┌─ Data for this task

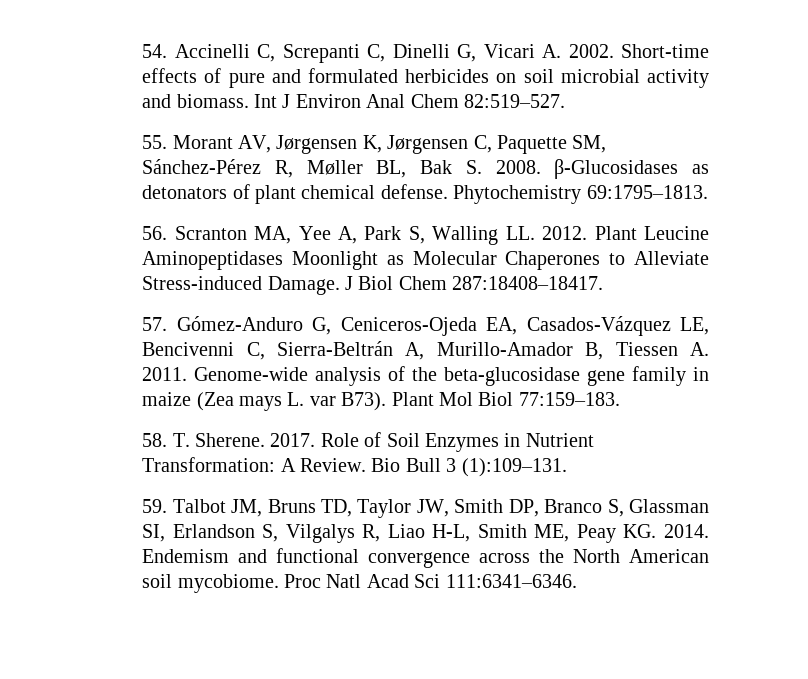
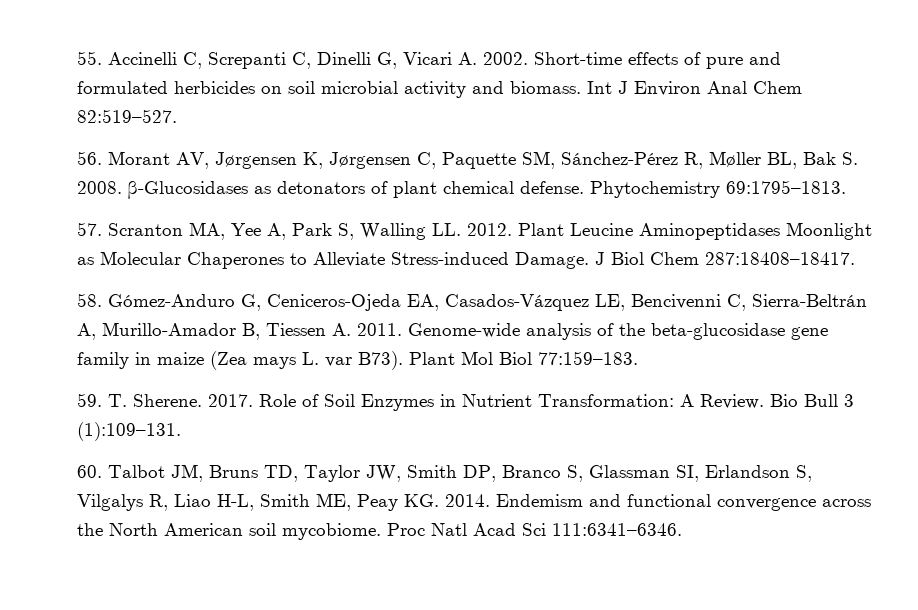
[142,44,168,58] 54. -> [77,51,103,65] 55.
[142,135,168,149] 55. -> [77,151,103,165] 56.
[142,226,168,240] 56. -> [77,222,103,236] 57.
[142,317,168,331] 57. -> [77,293,103,307] 58.
[142,433,168,447] 58. -> [77,393,103,407] 59.
[142,499,168,513] 59. -> [77,465,103,478] 60.

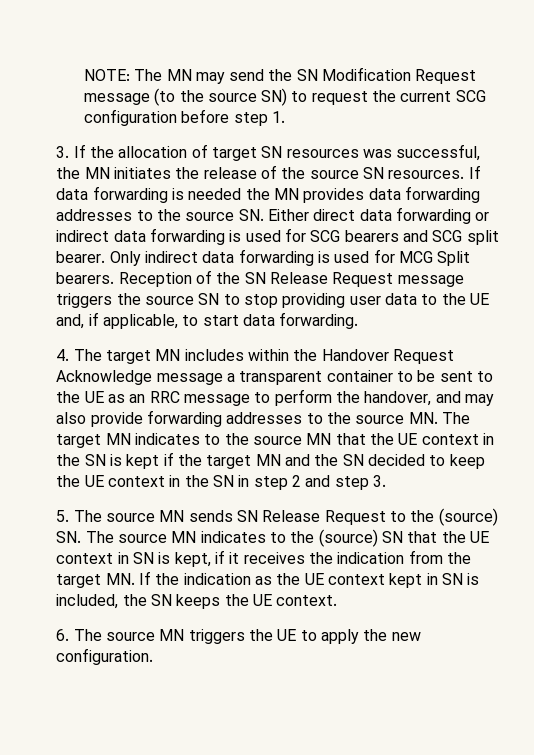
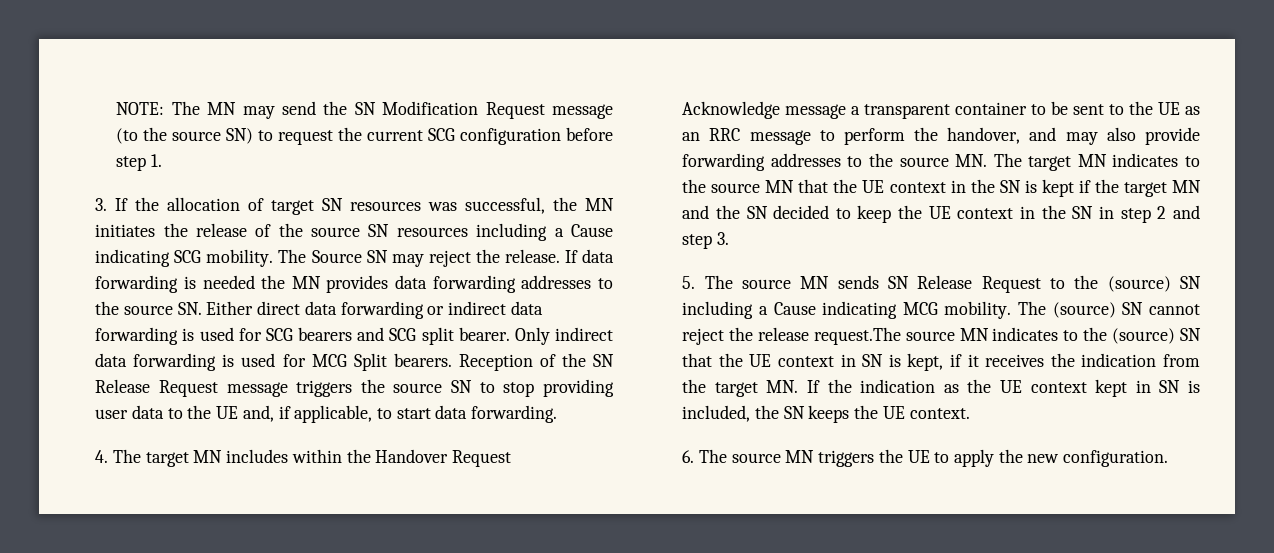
[388,170,465,179] resources. -> [396,223,613,241] [95,249,560,267] resources including a Cause indicating SCG mobility. The Source SN may reject the release.
[56,531,114,543] SN. The -> [1180,276,1201,289] [682,301,1200,319] [682,327,901,345] SN including a Cause indicating MCG mobility. The (source) SN cannot reject the release request.The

└─

● What you should do
The required output is a copy of each line in the records where the string "Cause" occurs.

● Solution to this task
[388,170,465,179] resources. -> [396,223,613,241] [95,249,560,267] resources including a Cause indicating SCG mobility. The Source SN may reject the release.
[56,531,114,543] SN. The -> [1180,276,1201,289] [682,301,1200,319] [682,327,901,345] SN including a Cause indicating MCG mobility. The (source) SN cannot reject the release request.The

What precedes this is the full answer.